Olia Larson obituary
In our last weeks issue we made mention of the death of Mrs. Olia Larson, after a long and trying illness. She was one of the early settlers that did her share in transforming this locality from a wilderness with its savages to a desirable habitation for the modern home of today. Her lot was not that of merely making a livelihood but the rearing of a family when schools and churches were few and far between. It has been said that a woman's place is in the home and indeed no one can take her place there but her influence and motherly affections and advice reaches out beyond the confines of the homestead, the school and even that of churches, as she instills into tender lives of her little flock the right principles and scared admonitions that bears fruit in later years. Mrs. Larson filled her place and accomplished her work successfully having reared a family of noble men and women that are a credit to any community.

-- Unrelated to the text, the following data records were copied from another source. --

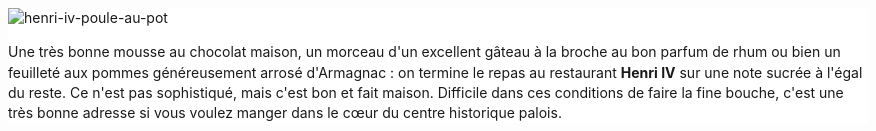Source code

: <img src="https://voiretmanger.fr/wp-content/uploads/2016/08/henri-iv-poule-au-pot.jpg" alt="henri-iv-poule-au-pot" width="3300" height="2200" class="aligncenter size-full wp-image-16482" />

Une très bonne mousse au chocolat maison, un morceau d'un excellent gâteau à la broche au bon parfum de rhum ou bien un feuilleté aux pommes généreusement arrosé d'Armagnac : on termine le repas au restaurant **Henri IV** sur une note sucrée à l'égal du reste. Ce n'est pas sophistiqué, mais c'est bon et fait maison. Difficile dans ces conditions de faire la fine bouche, c'est une très bonne adresse si vous voulez manger dans le cœur du centre historique palois. 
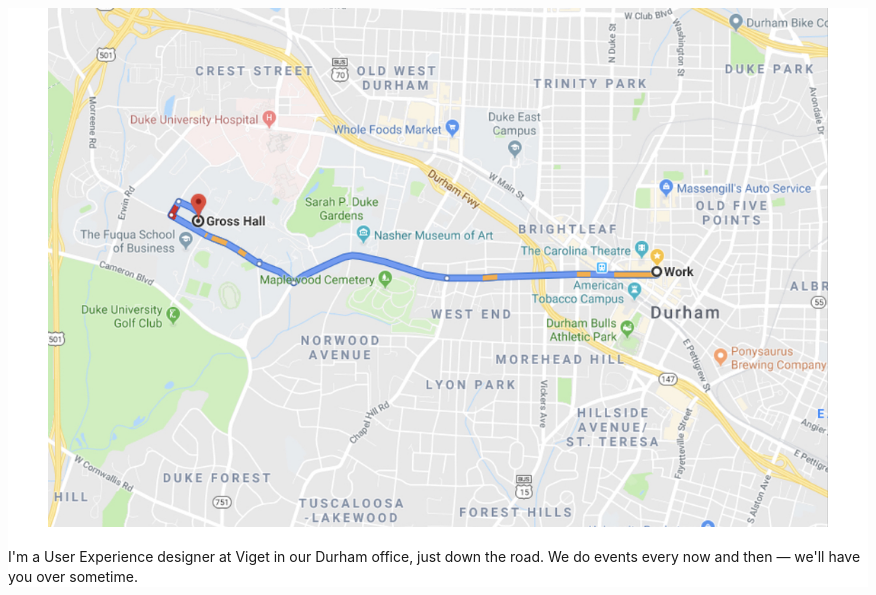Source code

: <div class="slide">
	<figure>
		<img src="/img/writing/usable-beautiful-good/usable-beautiful-good-2.jpg" alt="">
	</figure>
	<div class="slide-notes">
		<p>I'm a User Experience designer at Viget in our Durham office, just down the road. We do events every now and then — we'll have you over sometime.</p>
	</div>
</div>

<div class="slide">
	<figure>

Mrs. Olia Larson was born in Sooler, Norway Jan. 6, 1830 and was the daughter of Mr. and Mrs. Lars Teglesrud. In the year of 1854 she was united in marriage to Martin Larson and 10 years later, she with her husband and family immigrated to this country and located in Mitchell County, Iowa, and a year or two latter settled on the homestead southwest of Lyle, and there made their permanent home. The home was, at first a crude little log cabin, but in later years was supplanted by a modern dwelling. Their union was blessed by nine children. Those surviving the mother are Lauritz of Battineau, N. D.; Charles of Battle Lake, Alberta, Canada; Mrs. Chris Johnson of Lyle, Mrs. Theo. Arneson of Mitchell County, Oliver Larson of the homestead; John M. Larson of Marion, N. D.; and Hannah of Kenniston, N. D.
The deceased was in poor health for years, suffering with nervousness and old age. During the past year and half she has made her home with her daughter, Mrs. Chris Johnson. Her death occurred Wednesday, Oct. 19th at midnight.
The funeral was held Saturday afternoon and interment was made in the Pleasant Hill cemetery, with Rev. Esser officiating.